======== INPUT MATERIAL ========

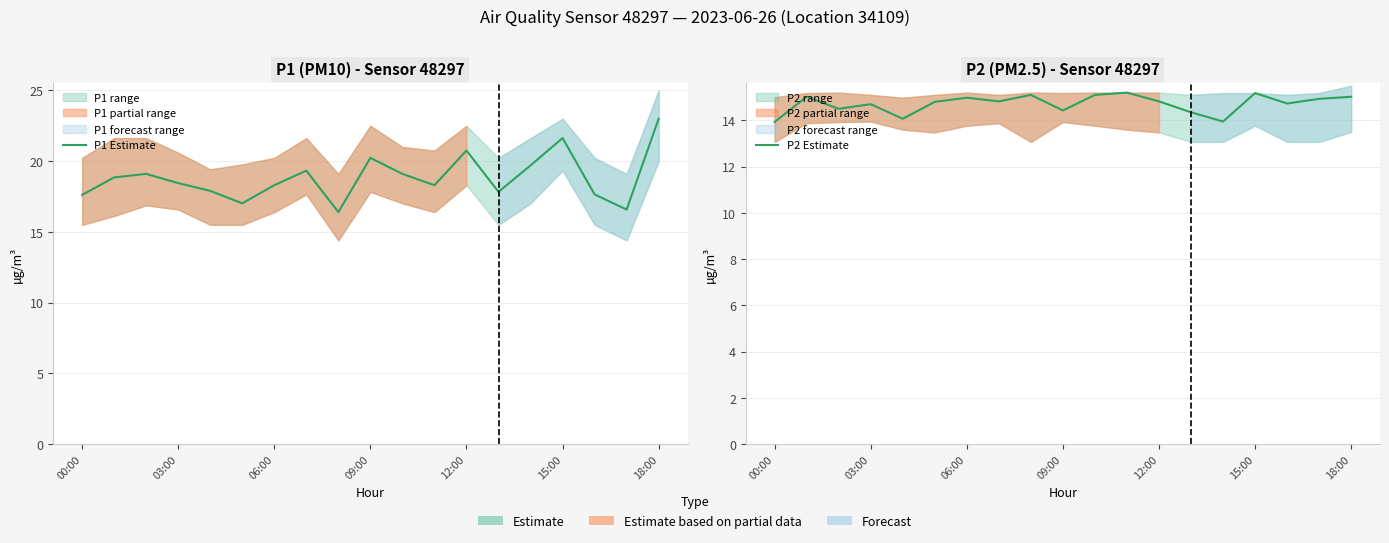

The value of P1 Estimate at 17 is 27.3. True or false?

False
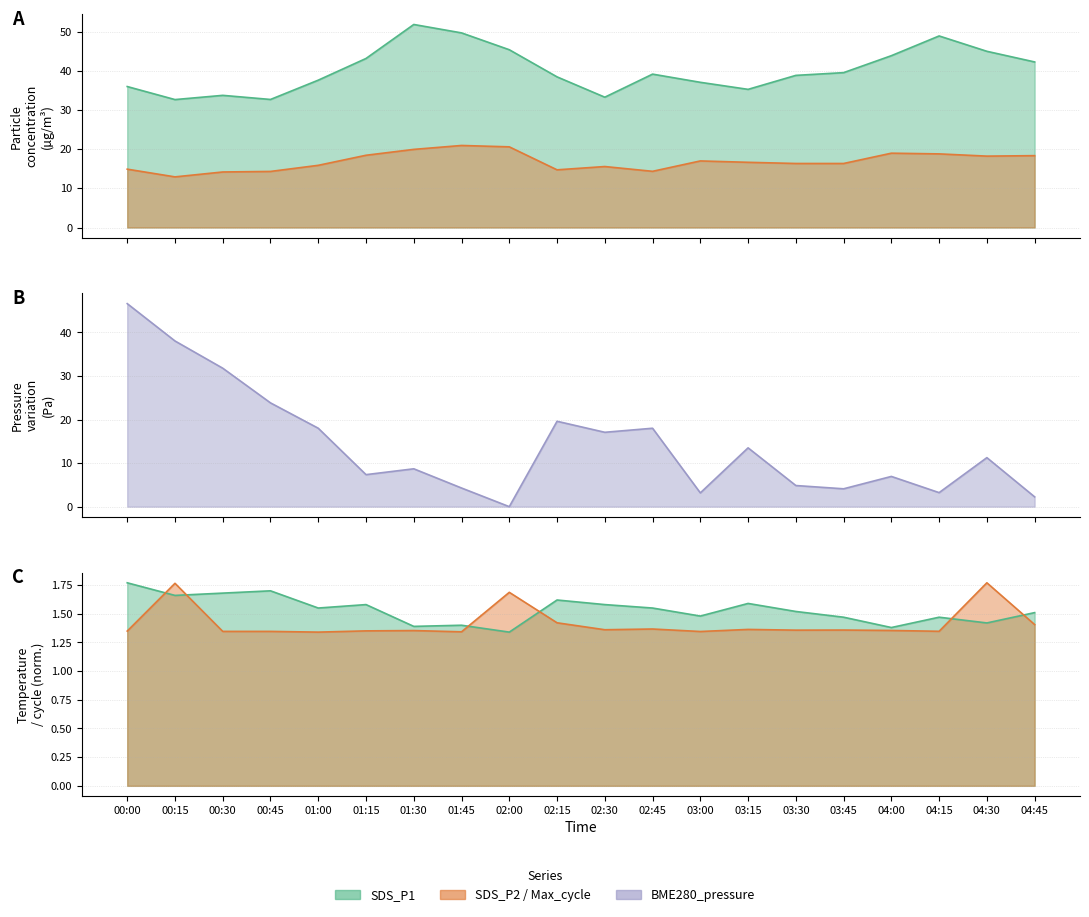

In Max_cycle, how many points are higher than both neighbors (excluding endpoints)?

7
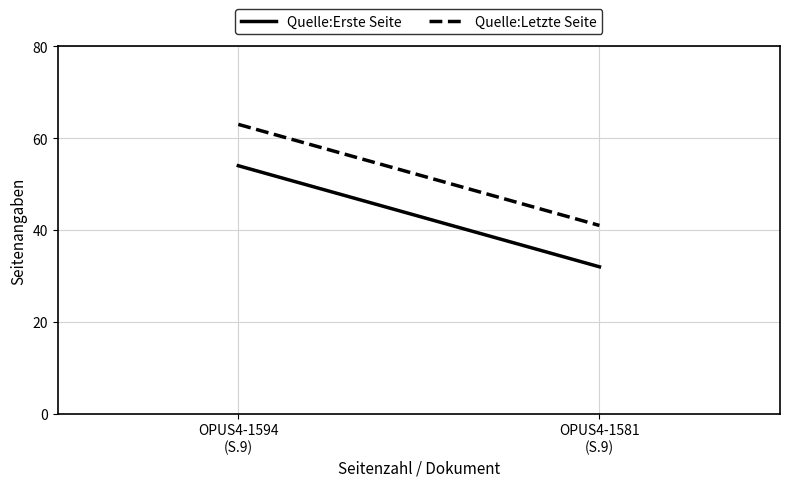

What is the sum of the Quelle:Erste Seite values at OPUS4-1594
(S.9) and OPUS4-1581
(S.9)?

86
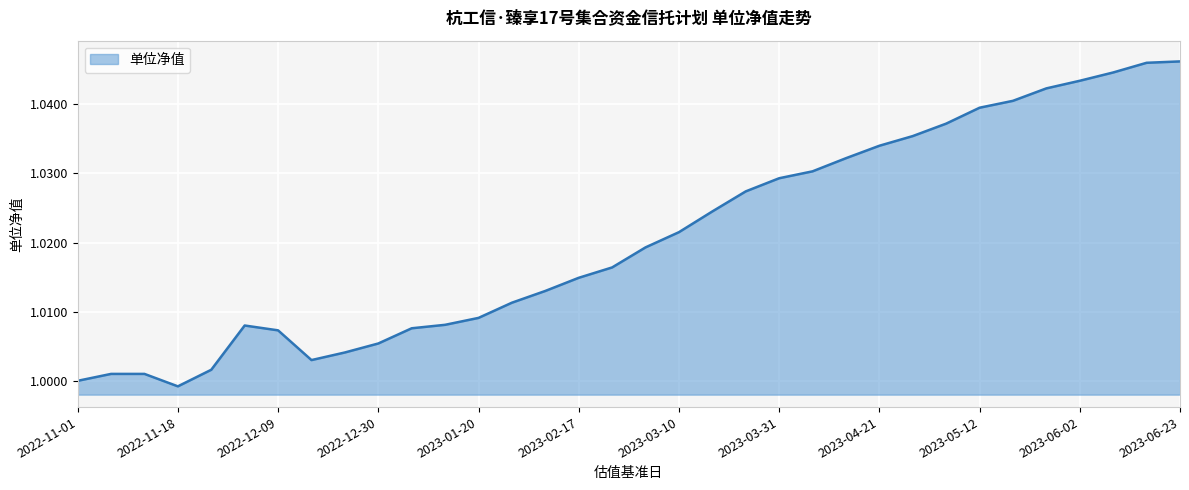

Does the chart have visible grid lines?

Yes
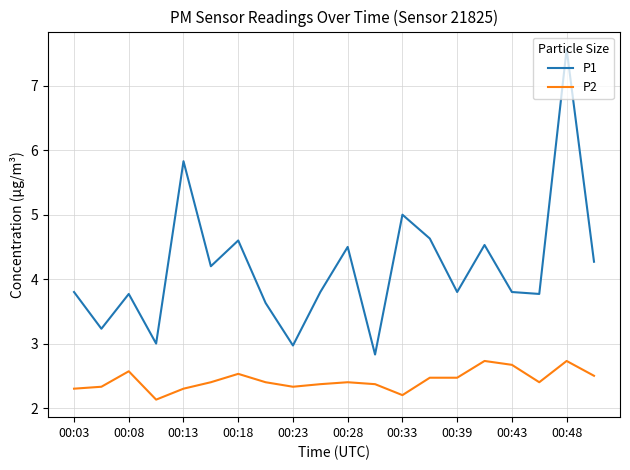

True or false: P2 and P1 intersect in this chart.

False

========

** EXERCISE DIRECTIONS **
Return each line of the records that contains the string "True", and leave out every line without it.

** ANSWER TO THE PROBLEM **
The value of P1 Estimate at 17 is 27.3. True or false?
True or false: P2 and P1 intersect in this chart.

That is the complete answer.